There used to be a cask of fresh drinking water on deck (a scuttled butt) and sailors used to congregate to take a drink and exchange gossip -so literally the original water cooler gossip site!

MySilentLions · 18/11/2025 23:35

Theextraordinaryisintheordinary · 18/11/2025 21:48

You’re right about a ‘spendthrift’ being someone who’s frugal. Love that you thought that about a ‘social butterfly’. My friend’s son thought ‘peace and quiet’ was ‘a piece of quiet’.

You might want to read the thread … a spendthrift is the opposite of frugal.

Arpegios · 18/11/2025 23:36

DarkEyedSailor · 18/11/2025 21:27

Audrey Junior

I thought it was Audrey 2!

MILLYmo0se · 18/11/2025 23:36

Bomsisit is interesting, we'd often use 'bombsite' to describe a mess here
I've noticed on social media, only in the last year or so, that a lot of people use 'mortified' when they mean 'horrified'. I was so confused!

Lunde · 18/11/2025 23:36

AnAudacityofinlaws · 18/11/2025 21:20

Think of the old meaning of “thrift” as in money, savings or wealth - money put away. spendthrift makes sense now doesn’t it?

Yes - thrift used to mean savings/wealth

So a spendthrift was literally someone spending their savings

Ladygodalmighty · 18/11/2025 23:36

CurlyhairedAssassin · 18/11/2025 21:10

Heavy plant crossing. I was flummoxed by that one for years. Always thought of triffids when I was a kid. Knew it couldn't be that but it was years into adulthood before I knew for sure what it meant. (probably when Google was invented so I could look it up without embarrassing myself by asking an acutal human).

🤣😂🤣🤣

Twattergy · 18/11/2025 23:39

Deceptively large = larger than it first seemed. E.g this cottage is deceptively large...it's much more spacious than it looks from outside.

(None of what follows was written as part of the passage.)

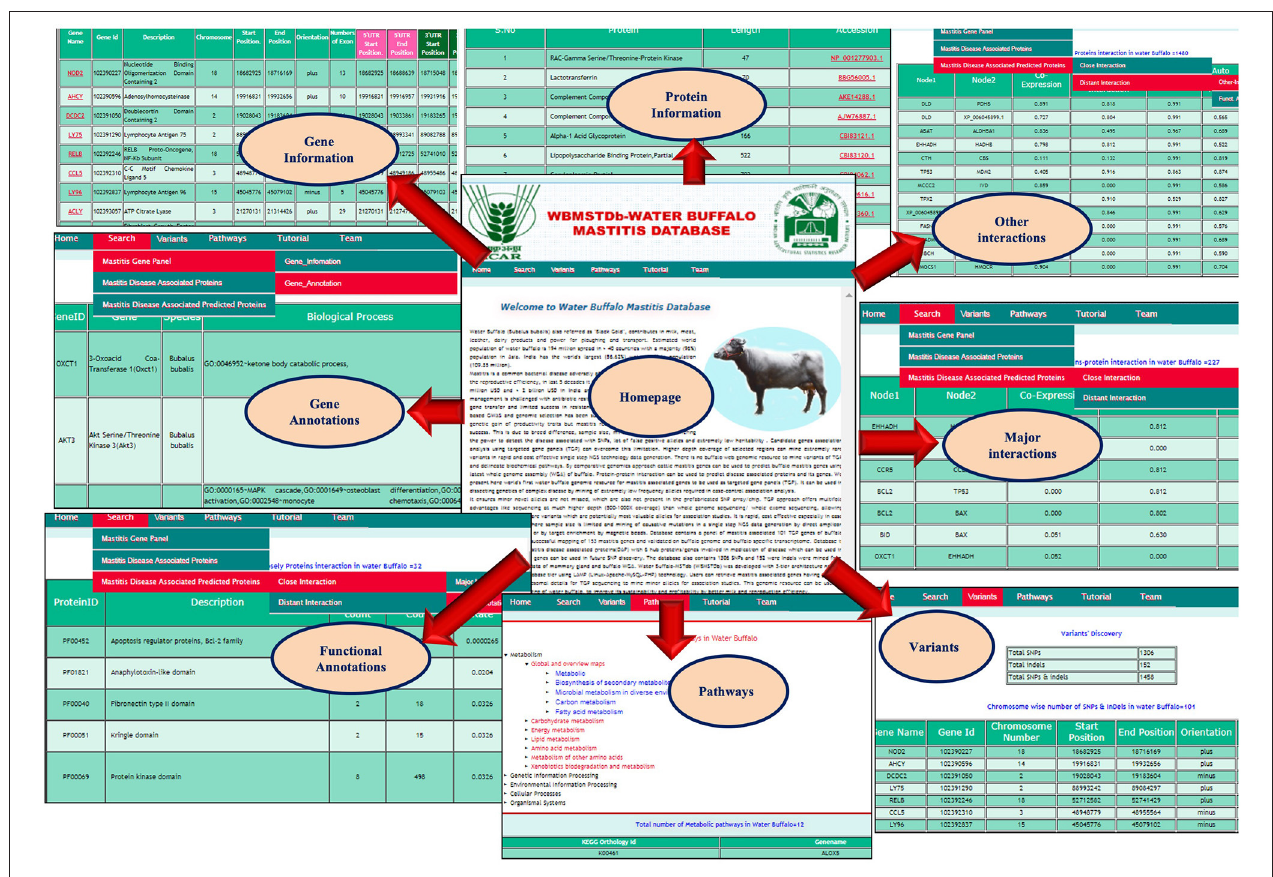
FIGURE 6 | The interface of the WBMSTDb for various type of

Deceptively small = smaller than you'd think. E.g. 'this handbag can hardly fit anything in it, it's deceptively small!'

RaraRachael · 18/11/2025 23:40

A local newspaper had an article about a musician who'd been appearing with celebrities ' "Young Musician mixes with the hoi polloi" 🙄

Dontlletmedownbruce · 18/11/2025 23:40

My neighbour thought 'Slow School Ahead' referred to the special needs school.

pinkpony88 · 18/11/2025 23:41

Medicimama · 18/11/2025 22:03

Slow
Children
Ahead

🤣

Belshels · 18/11/2025 23:42

Swings and roundabouts always found a strange one, also a catch 22 situation??

Charlize43 · 18/11/2025 23:42

Clearly you are not one who knows how many beans make five...

Dontlletmedownbruce · 18/11/2025 23:42

I actually thought apes had been trained to bear arms as a child. Gorilla warfare. When I think of some of the daft things that have happened in the world this isn't actually as bonkers

largeredformeplease · 18/11/2025 23:45

78e22387FFGH · 18/11/2025 21:46

I always thought the protagonist in a film was the baddie, sounds like it should be, until I realised that was the antagonist (which makes more sense - pro and anti)

Same.

I also still struggle a bit with protagonists being called “hero”, simply because they are the main character.

i know that the meaning of hero is nothing like superhero, but I still finding it jarring to hear of some weedy, nondescript protagonist being described as “our hero”.

Boiledbeetle · 18/11/2025 23:46

mynameisthebestone · 18/11/2025 22:30

For years I thought inflammable was the opposite of flammable. I would buy eg children's dressing-up clothes marked inflammable because I thought that was a good thing!

To be fair I think that one has been confusing people for a couple of hundred years!

Dontlletmedownbruce · 18/11/2025 23:48

@CaveMum you can take the horse to the water but you can't make it drink..

Fleur405 · 18/11/2025 23:48

Belshels · 18/11/2025 23:42

Swings and roundabouts always found a strange one, also a catch 22 situation??

Catch-22 I think comes from the novel by Joseph Heller - as in I think he coined the phrase rather than used an existing one.

I found the novel pretty impossible to understand (and I’m quite good at reading as I’m a lawyer …who also had to produce my full university transcripts to get my training contract!)